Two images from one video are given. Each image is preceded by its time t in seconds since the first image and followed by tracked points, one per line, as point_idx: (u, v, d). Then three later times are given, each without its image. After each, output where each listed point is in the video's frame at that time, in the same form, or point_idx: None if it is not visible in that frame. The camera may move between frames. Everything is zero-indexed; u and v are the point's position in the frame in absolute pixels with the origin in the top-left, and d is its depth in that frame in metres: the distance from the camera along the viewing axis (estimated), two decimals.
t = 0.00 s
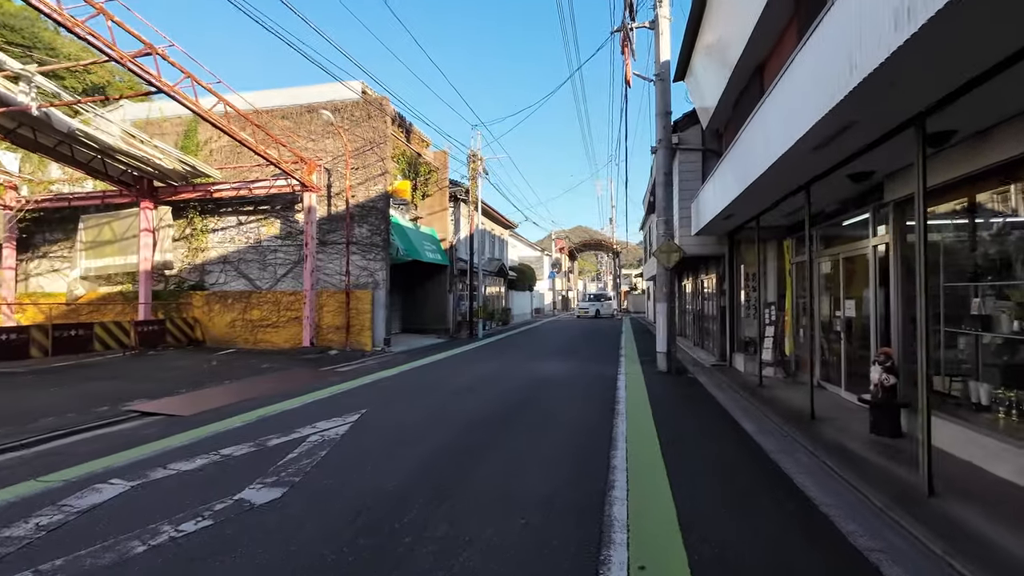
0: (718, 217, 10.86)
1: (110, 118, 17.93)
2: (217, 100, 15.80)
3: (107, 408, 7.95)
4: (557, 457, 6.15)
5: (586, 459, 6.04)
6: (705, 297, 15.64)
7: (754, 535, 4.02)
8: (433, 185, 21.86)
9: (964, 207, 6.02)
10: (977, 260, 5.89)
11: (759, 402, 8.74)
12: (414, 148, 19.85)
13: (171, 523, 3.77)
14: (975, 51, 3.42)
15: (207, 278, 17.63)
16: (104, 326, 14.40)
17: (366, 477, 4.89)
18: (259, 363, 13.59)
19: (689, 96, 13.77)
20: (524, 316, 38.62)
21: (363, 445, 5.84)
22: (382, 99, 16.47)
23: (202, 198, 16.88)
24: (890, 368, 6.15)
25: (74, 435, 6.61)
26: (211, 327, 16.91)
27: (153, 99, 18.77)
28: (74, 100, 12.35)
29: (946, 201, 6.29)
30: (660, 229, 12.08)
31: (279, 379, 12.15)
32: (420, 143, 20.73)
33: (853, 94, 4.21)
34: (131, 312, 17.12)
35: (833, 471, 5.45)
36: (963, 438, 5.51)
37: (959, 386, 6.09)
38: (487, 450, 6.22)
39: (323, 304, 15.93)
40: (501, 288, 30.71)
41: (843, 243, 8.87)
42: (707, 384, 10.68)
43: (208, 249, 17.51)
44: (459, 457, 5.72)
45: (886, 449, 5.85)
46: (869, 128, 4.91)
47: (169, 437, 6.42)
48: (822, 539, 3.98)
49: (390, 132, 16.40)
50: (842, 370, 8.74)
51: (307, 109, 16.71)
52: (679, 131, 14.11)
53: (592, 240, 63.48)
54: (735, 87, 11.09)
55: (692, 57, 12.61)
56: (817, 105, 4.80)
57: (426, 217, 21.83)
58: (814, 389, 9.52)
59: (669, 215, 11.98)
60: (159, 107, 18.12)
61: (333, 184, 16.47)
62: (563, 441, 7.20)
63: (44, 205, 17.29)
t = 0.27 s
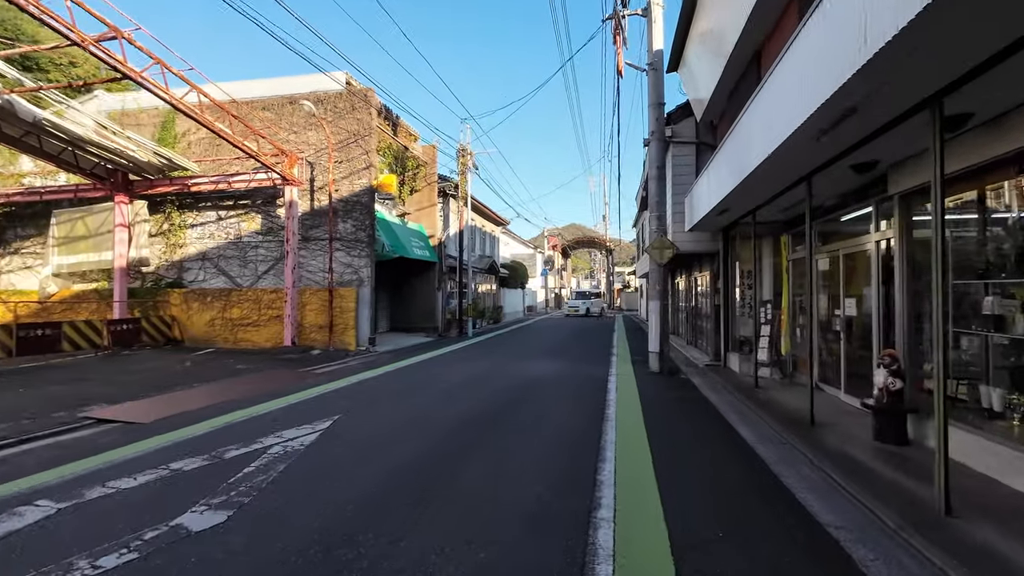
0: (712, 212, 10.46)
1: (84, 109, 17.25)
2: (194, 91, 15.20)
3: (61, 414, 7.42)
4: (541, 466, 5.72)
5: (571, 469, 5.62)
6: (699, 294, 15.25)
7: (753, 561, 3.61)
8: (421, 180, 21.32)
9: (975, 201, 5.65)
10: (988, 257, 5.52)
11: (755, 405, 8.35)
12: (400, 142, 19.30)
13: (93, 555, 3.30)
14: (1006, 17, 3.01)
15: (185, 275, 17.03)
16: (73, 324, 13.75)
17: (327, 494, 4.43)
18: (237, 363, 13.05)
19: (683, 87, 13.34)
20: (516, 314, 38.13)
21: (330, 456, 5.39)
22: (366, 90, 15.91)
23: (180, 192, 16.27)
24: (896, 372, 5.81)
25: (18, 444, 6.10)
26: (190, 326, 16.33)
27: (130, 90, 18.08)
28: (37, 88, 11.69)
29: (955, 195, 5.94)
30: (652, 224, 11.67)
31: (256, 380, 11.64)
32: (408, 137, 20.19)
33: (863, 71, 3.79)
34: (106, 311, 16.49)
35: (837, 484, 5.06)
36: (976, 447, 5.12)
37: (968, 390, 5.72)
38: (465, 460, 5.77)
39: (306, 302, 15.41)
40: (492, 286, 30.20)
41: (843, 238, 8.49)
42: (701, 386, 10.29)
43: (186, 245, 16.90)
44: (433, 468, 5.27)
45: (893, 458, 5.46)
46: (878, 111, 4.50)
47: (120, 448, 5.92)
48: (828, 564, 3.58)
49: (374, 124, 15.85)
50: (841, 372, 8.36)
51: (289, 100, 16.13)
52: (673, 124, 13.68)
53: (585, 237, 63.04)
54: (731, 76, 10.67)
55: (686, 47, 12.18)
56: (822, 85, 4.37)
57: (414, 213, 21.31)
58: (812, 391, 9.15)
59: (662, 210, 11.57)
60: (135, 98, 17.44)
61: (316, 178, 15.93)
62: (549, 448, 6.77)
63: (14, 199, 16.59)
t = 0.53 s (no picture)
0: (711, 206, 10.03)
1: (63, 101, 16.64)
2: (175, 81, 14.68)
3: (17, 419, 6.91)
4: (528, 476, 5.24)
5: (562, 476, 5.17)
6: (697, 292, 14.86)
7: None
8: (412, 176, 20.83)
9: (998, 189, 5.25)
10: (1012, 249, 5.13)
11: (757, 406, 7.94)
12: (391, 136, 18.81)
13: None
14: None
15: (168, 272, 16.49)
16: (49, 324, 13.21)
17: (291, 510, 3.99)
18: (218, 362, 12.55)
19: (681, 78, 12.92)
20: (510, 312, 37.66)
21: (299, 466, 4.93)
22: (355, 81, 15.41)
23: (162, 186, 15.72)
24: (912, 374, 5.40)
25: None
26: (172, 325, 15.80)
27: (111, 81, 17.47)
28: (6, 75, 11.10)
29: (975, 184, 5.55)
30: (648, 219, 11.25)
31: (236, 381, 11.14)
32: (399, 130, 19.70)
33: (897, 28, 3.32)
34: (85, 309, 15.92)
35: (850, 495, 4.65)
36: (998, 455, 4.72)
37: (988, 392, 5.34)
38: (447, 470, 5.31)
39: (292, 300, 14.92)
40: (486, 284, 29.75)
41: (850, 230, 8.09)
42: (699, 386, 9.88)
43: (169, 241, 16.36)
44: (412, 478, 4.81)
45: (908, 467, 5.06)
46: (900, 86, 4.09)
47: (72, 457, 5.42)
48: None
49: (363, 116, 15.37)
50: (847, 372, 7.98)
51: (275, 91, 15.62)
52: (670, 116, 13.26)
53: (581, 235, 62.54)
54: (731, 65, 10.25)
55: (684, 36, 11.76)
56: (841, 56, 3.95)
57: (406, 209, 20.83)
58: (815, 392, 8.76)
59: (659, 204, 11.13)
60: (116, 89, 16.84)
61: (303, 171, 15.42)
62: (540, 454, 6.34)
63: None
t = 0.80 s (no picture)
0: (715, 202, 9.56)
1: (42, 94, 16.05)
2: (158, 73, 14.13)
3: None
4: (520, 494, 4.77)
5: (557, 495, 4.68)
6: (698, 291, 14.39)
7: None
8: (406, 172, 20.31)
9: None
10: None
11: (766, 414, 7.47)
12: (383, 131, 18.28)
13: None
14: None
15: (152, 271, 15.95)
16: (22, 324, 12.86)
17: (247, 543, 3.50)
18: (200, 365, 12.04)
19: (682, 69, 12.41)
20: (507, 311, 37.13)
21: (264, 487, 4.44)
22: (344, 73, 14.89)
23: (145, 182, 15.17)
24: (941, 385, 4.93)
25: None
26: (156, 326, 15.26)
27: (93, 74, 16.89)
28: None
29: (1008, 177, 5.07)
30: (649, 217, 10.74)
31: (218, 385, 10.62)
32: (391, 125, 19.16)
33: None
34: (65, 309, 15.36)
35: (878, 520, 4.17)
36: None
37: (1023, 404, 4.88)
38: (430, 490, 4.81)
39: (280, 300, 14.40)
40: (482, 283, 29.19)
41: (864, 227, 7.61)
42: (703, 391, 9.40)
43: (152, 239, 15.81)
44: (389, 502, 4.32)
45: (938, 487, 4.59)
46: (940, 61, 3.60)
47: (16, 475, 4.91)
48: None
49: (353, 110, 14.85)
50: (861, 378, 7.51)
51: (262, 84, 15.08)
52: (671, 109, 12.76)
53: (579, 234, 61.99)
54: (737, 53, 9.74)
55: (686, 25, 11.26)
56: (874, 25, 3.46)
57: (400, 207, 20.31)
58: (826, 398, 8.29)
59: (660, 200, 10.62)
60: (98, 81, 16.25)
61: (291, 167, 14.90)
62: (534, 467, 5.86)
63: None
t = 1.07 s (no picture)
0: (718, 192, 9.10)
1: (22, 86, 15.56)
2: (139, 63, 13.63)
3: None
4: (503, 507, 4.27)
5: (545, 511, 4.20)
6: (698, 290, 13.94)
7: None
8: (399, 168, 19.84)
9: None
10: None
11: (772, 418, 7.00)
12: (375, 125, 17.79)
13: None
14: None
15: (135, 268, 15.45)
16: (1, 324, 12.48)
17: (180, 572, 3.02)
18: (180, 365, 11.55)
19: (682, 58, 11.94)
20: (505, 311, 36.66)
21: (215, 502, 3.95)
22: (332, 64, 14.39)
23: (127, 176, 14.67)
24: (969, 389, 4.47)
25: None
26: (138, 325, 14.76)
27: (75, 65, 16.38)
28: None
29: None
30: (647, 210, 10.26)
31: (196, 385, 10.15)
32: (384, 120, 18.69)
33: None
34: (46, 308, 14.87)
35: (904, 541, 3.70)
36: None
37: None
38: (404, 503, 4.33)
39: (265, 298, 13.92)
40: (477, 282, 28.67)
41: (877, 218, 7.15)
42: (704, 392, 8.92)
43: (135, 235, 15.32)
44: (355, 520, 3.84)
45: (968, 502, 4.13)
46: (981, 17, 3.14)
47: None
48: None
49: (342, 102, 14.36)
50: (873, 379, 7.05)
51: (248, 75, 14.59)
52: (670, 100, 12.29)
53: (577, 233, 61.48)
54: (740, 38, 9.26)
55: (686, 11, 10.79)
56: None
57: (392, 203, 19.83)
58: (835, 401, 7.83)
59: (659, 193, 10.13)
60: (79, 73, 15.74)
61: (278, 161, 14.42)
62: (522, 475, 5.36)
63: None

━━━━━━━━━━

### WORK REQUIRED
From the listing above, repeat exactly the lines starting at the line that includes "43: (186, 245, 16.90)" and ending at the line that includes "63: (14, 199, 16.59)", with nothing outside that span.

### TASK RESULT
43: (186, 245, 16.90)
44: (433, 468, 5.27)
45: (893, 458, 5.46)
46: (878, 111, 4.50)
47: (120, 448, 5.92)
48: (828, 564, 3.58)
49: (374, 124, 15.85)
50: (841, 372, 8.36)
51: (289, 100, 16.13)
52: (673, 124, 13.68)
53: (585, 237, 63.04)
54: (731, 76, 10.67)
55: (686, 47, 12.18)
56: (822, 85, 4.37)
57: (414, 213, 21.31)
58: (812, 391, 9.15)
59: (662, 210, 11.57)
60: (135, 98, 17.44)
61: (316, 178, 15.93)
62: (549, 448, 6.77)
63: (14, 199, 16.59)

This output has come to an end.